Dating guy with grown daughters
Sometimes there are psychological reasons for an adult child resisting a parent’s new love life.
“You’re our family,” Amy, then 25, yelled at her mother over the phone.“But the next time I visited them, Pat was showing off her new emerald-cut sapphire ring.That thing cost more than a down payment on a house!“One calls him a leech, just because he doesn’t have as much money as I do.The other says he’s boring and that she’d rather be with interesting people.” Lieberman says: “Anne needs to realize that this is probably an expression of her children’s fear or jealousy.” Her advice: Acknowledge their feelings and try to talk it out, or, if they’re not willing or mature enough, to learn to live with it and minimize stressful family get-togethers until they are.6 Tips to Ease the Transition With a New Partner Life with kids is never easy, even when they’ve grown up and moved out.“Many a bad girl or bad boy prowls for rich divorced baby boomers to marry and fleece,” she says.
If your children, who presumably love you dearly in spite of all that other stuff, raise concerns, maybe you should hear them out before diving in.

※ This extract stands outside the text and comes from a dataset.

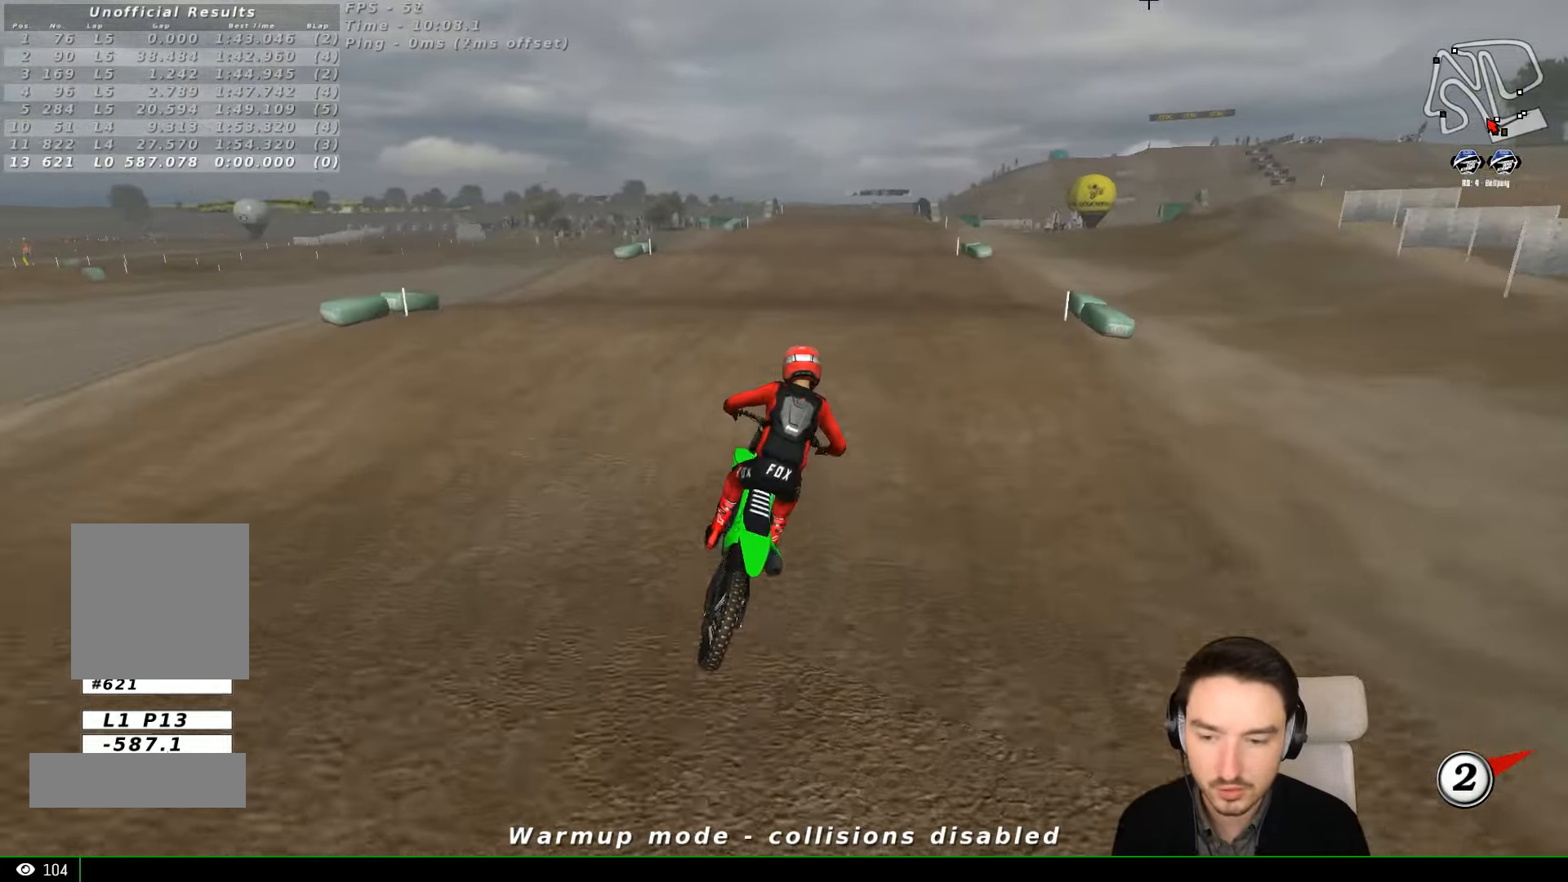
{"dt_ms": 500, "buttons": ["R2"], "left_stick": "center", "events": [[167, "left_stick", "center"], [200, "B", "down"], [300, "B", "up"], [400, "left_stick", "down"], [500, "left_stick", "center"]]}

Bryan, 23, kept repeating that he could no longer “trust” her. “I thought I was close to my children, but suddenly I felt like I didn’t understand them at all.” Why Grown Kids Don’t Like Your New Partner Throwing a hissy fit is a natural youthful reaction to divorced parents’ dating, says Dr. Lieberman, a psychiatrist in Beverly Hills, Calif., who is on the clinical faculty at the Semel Institute for Neuroscience and Human Behavior at UCLA.
Both children were so insistent that she put off the wedding for at least a year that she did, reluctantly. Unfortunately, this behavior doesn’t always end after a child is in his 20s.
“This even upsets kids who are already out of the nest.
The message their parents are sending is that it is more important for them to have a life of their choosing than to remain in their prior, primary role of mom or dad.” The result: strained relations, uncomfortable moments for everyone and, for you, the feeling that your children may not have your best interests at heart.
At first, her two 20-something sons were fine with her new husband — until they settled into relationships of their own.